Carl Lowenstein wrote:
On 8/18/07, Carl Lowenstein <[EMAIL PROTECTED]> wrote:
On 8/18/07, Carl Lowenstein <[EMAIL PROTECTED]> wrote:
On 8/18/07, James G. Sack (jim) <[EMAIL PROTECTED]> wrote:
Carl Lowenstein wrote:
On 8/18/07, James G. Sack (jim) <[EMAIL PROTECTED]> wrote:
Carl Lowenstein wrote:
On 8/17/07, Gus Wirth <[EMAIL PROTECTED]> wrote:
Fedora 5 has mlocate, which is different from both but tries to be
compatible. It is written by Miloslav Trmac of Redhat. It doesn't seem
to have any file size issues.

I have confirmed (in ubu 7.04 32bit) the behavior you describe. Running
an strace is informative: It shows calls to lstat64 and access.
Are you tracing locate or updatedb?   In other words, is the problem
in using the database or in building it.
locate.
  sudo strace -o /tmp/s.out locate '*DVD*iso'

I know the leading * is redundant, but maybe only is some locates.
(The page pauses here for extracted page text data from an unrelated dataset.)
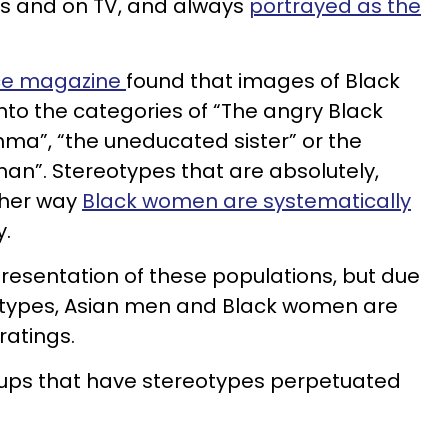
lms and on TV, and always
portrayed as the
ce magazine
found that images of Black
nto the categories of “The angry Black
a”, “the uneducated sister” or the
an”. Stereotypes that are absolutely,
ther way
Black women are systematically
y.
presentation of these populations, but due
otypes, Asian men and Black women are
ratings.
groups that have stereotypes perpetuated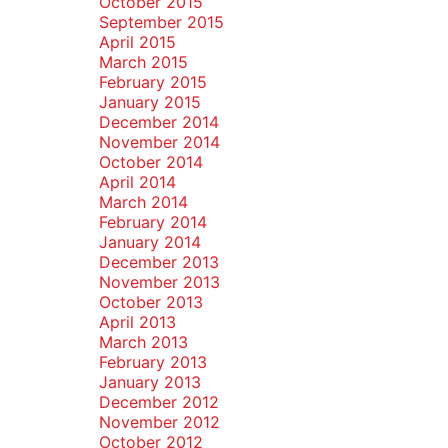
October 2015
September 2015
April 2015
March 2015
February 2015
January 2015
December 2014
November 2014
October 2014
April 2014
March 2014
February 2014
January 2014
December 2013
November 2013
October 2013
April 2013
March 2013
February 2013
January 2013
December 2012
November 2012
October 2012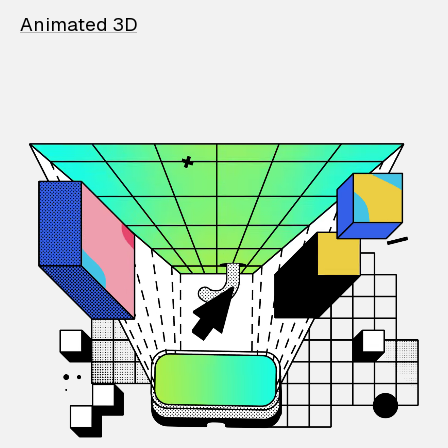
Animated 3D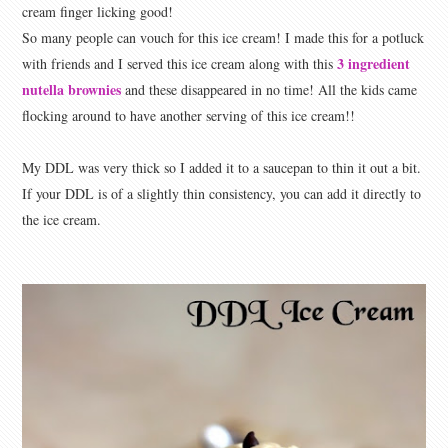
cream finger licking good!
So many people can vouch for this ice cream! I made this for a potluck
3 ingredient
with friends and I served this ice cream along with this
nutella brownies
and these disappeared in no time! All the kids came
flocking around to have another serving of this ice cream!!
My DDL was very thick so I added it to a saucepan to thin it out a bit.
If your DDL is of a slightly thin consistency, you can add it directly to
the ice cream.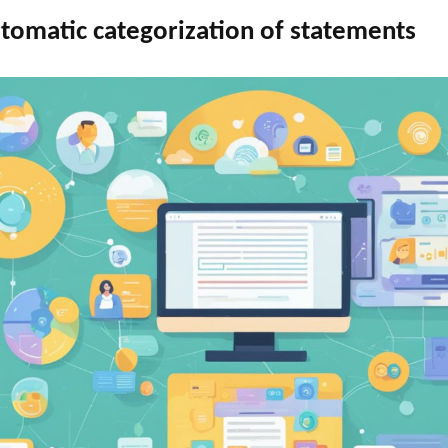
utomatic categorization of statements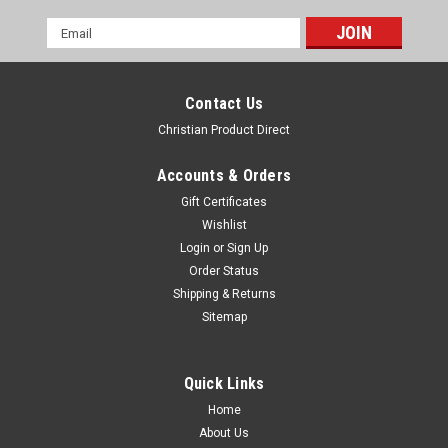
Email
Address
Contact Us
Christian Product Direct
Accounts & Orders
Gift Certificates
Wishlist
Login
or
Sign Up
One Month Handy Children's Bible - 4 Samson
Order Status
to Goliath
Shipping & Returns
Sitemap
33 Bible stories for children, ONE STORY EACH DAY TO LIGHT
UP THEIR WAY. Young Kids can have their very own Bible!
They love carrying around this handy edition, beautifully
Quick Links
illustrated and retold in simple sentences. This bestseller has
sold in more than
Home
About Us
$22.99
$18.39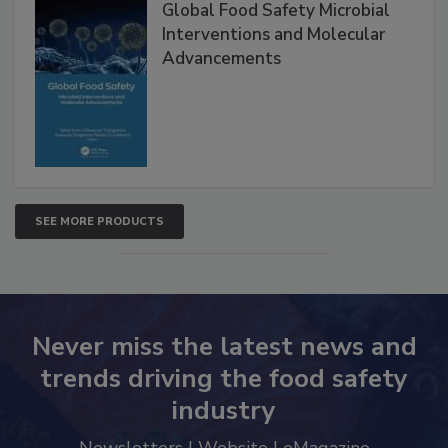
Global Food Safety Microbial
Interventions and Molecular
Advancements
SEE MORE PRODUCTS
Never miss the latest news and
trends driving the food safety
industry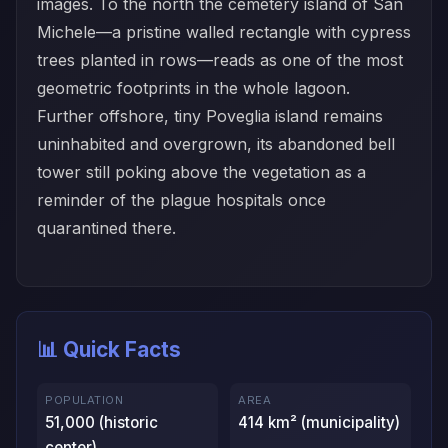
images. To the north the cemetery island of San
Michele—a pristine walled rectangle with cypress
trees planted in rows—reads as one of the most
geometric footprints in the whole lagoon.
Further offshore, tiny Poveglia island remains
uninhabited and overgrown, its abandoned bell
tower still poking above the vegetation as a
reminder of the plague hospitals once
quarantined there.
📊 Quick Facts
POPULATION
AREA
51,000 (historic
414 km² (municipality)
center)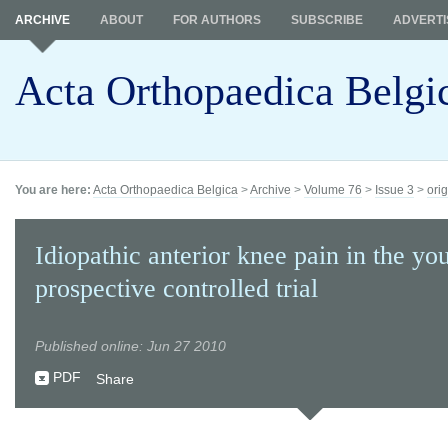
ARCHIVE
ABOUT
FOR AUTHORS
SUBSCRIBE
ADVERTI
Acta Orthopaedica Belgi
You are here:
Acta Orthopaedica Belgica
>
Archive
>
Volume 76
>
Issue 3
>
orig
Idiopathic anterior knee pain in the yo
prospective controlled trial
Published online: Jun 27 2010
PDF
Share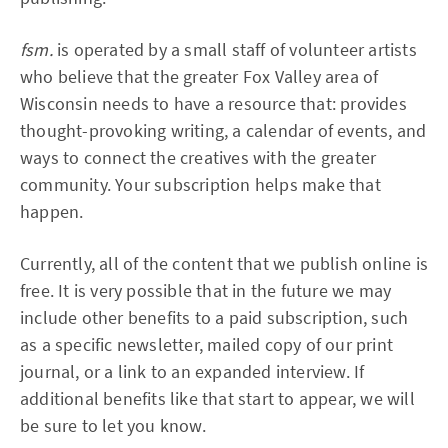
fsm.
is operated by a small staff of volunteer artists
who believe that the greater Fox Valley area of
Wisconsin needs to have a resource that: provides
thought-provoking writing, a calendar of events, and
ways to connect the creatives with the greater
community. Your subscription helps make that
happen.
Currently, all of the content that we publish online is
free. It is very possible that in the future we may
include other benefits to a paid subscription, such
as a specific newsletter, mailed copy of our print
journal, or a link to an expanded interview. If
additional benefits like that start to appear, we will
be sure to let you know.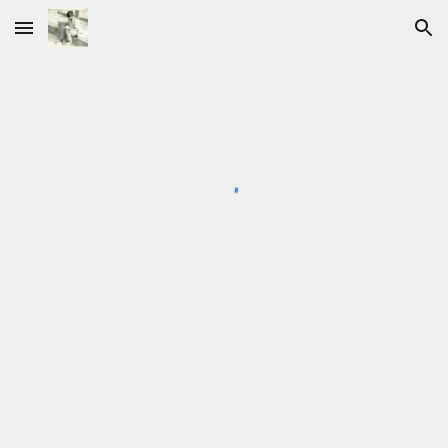
Skip to main content
Skip to navigation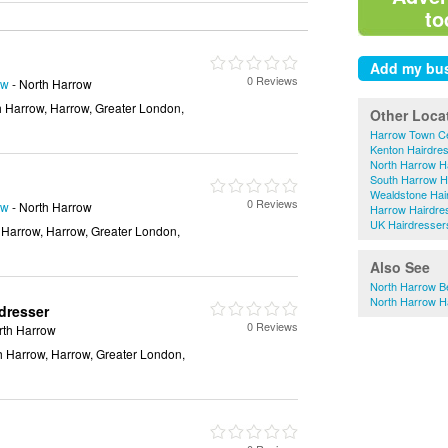
to
0 Reviews
ow
- North Harrow
h Harrow, Harrow, Greater London,
Other Loca
Harrow Town Ce
Kenton Hairdre
North Harrow H
South Harrow H
Wealdstone Hai
0 Reviews
ow
- North Harrow
Harrow Hairdre
UK Hairdresser
 Harrow, Harrow, Greater London,
Also See
North Harrow B
North Harrow H
dresser
0 Reviews
rth Harrow
h Harrow, Harrow, Greater London,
It
does seem to behave different in {s,m}locate on ubu704/f7.

On a 64bit f7, there are calls to access, but not any lstat.

I bet a look at the code in the vicinity of the lstat64 call might show
a variable type mismatch.
So it is fixed there.  Now I will look for slocate sources.

Slocate was replaced by Mlocate in FC4.  Had to download 4 CDs worth
of FC3 sources because I couldn't find them here online, and couldn't
find burned CDs either.  Fortunately RoadRunner is working well today,
and I got 4 parallel streams at 200kB/sec from the RedHat FTP site.

Now I have source for the slocate that matches the one I am using.  Or
"amusing" as those two words came out on first typing.  Build from
source, try running on a copy of the resident slocate.db.  The sample
2GB files were not "slocate"d as usual.  Tried strace, learned that
the lstat64 calls are all for reading system things like ld.so.cache
and libc.so.6 and nsswitch.conf etc. etc.  And one for reading
slocate.db.

All the hard work is done reading slocate.db in 4kb chunks.  It is a
funny compressed ASCII thing, with common leading strings such as
directory names suppressed.  If, for instance, I do

$ sudo strings slocate.db | grep -i centos
I find in the output the string "CentOS-5.0-i386-bin-DVD" which is the
name of the directory where I expect to find one of the >2GB files.
But I don't find the name of the file there.  So maybe it never got
into the database.  Now I have to look around some more.

strings is a powerful tool.  I find that using the names of the two
corner cases, the file just under 2GB and the file just over 2GB, the
first one is present in slocate.db and the second one is not.  So I
have been looking in the wrong place for the problem.

Names of files of size >2GB do not make it into the slocate database.

Stay tuned for more information, as I go look at updatedb.

The smoking gun just lost its smoke, I wish I knew why.
Running updatedb on a subset of the whole directory structure, this
phenomenon (large files don't appear in the database) does not seem to
happen.

One can restrict the set of files that updatedb indexes, and specify
where the output goes.

$ updatedb -U /data1/Torrents -o /tmp/Torrents.db  # this is the
directory where I keep stuff
$ strings /tmp/Torrents.db > /tmp/Torrents_strings
                                                            # also get
strings from total system database
$ sudo strings /var/lib/slocate/slocate.db > /tmp/slocate_strings

Now look in these "strings" files for evidence of what was indexed.

$ grep -i centos slocate_strings | grep -i "dvd.*iso"
centos-4.3-alpha-bindvd.iso
$ grep -i centos Torrents_strings | grep -i "dvd.*iso"
/CentOS-4.4-i386-binDVD.iso
centos-4.3-alpha-bindvd.iso
/CentOS-5.0-i386-bin-DVD.iso

There are two more files found in the subset database than in the
whole system database.  By some strange coincidence, both of these
files are >2GB in size.  But I don't know why they get excluded.
Certainly not from any exclusion rule in /etc/updatedb.conf.

I have no knowledge here, just a thought, perhaps crazy, but here goes. Could it be some kind of timeout problem? When the CPU is bogged down with a large set of files to be filed into the db, could it be that the large files are just taking too long to respond, and thereby end up getting skipped?

Like I said before, just an uninformed thought.


Oh, yes, using slocate on these truncated databases finds all the
files it should.

Answer to your posting of 3:52 pm coming in next installment.

    carl


--
Ralph

--------------------
How do you test an uncooperative intelligence when it's smarter than you?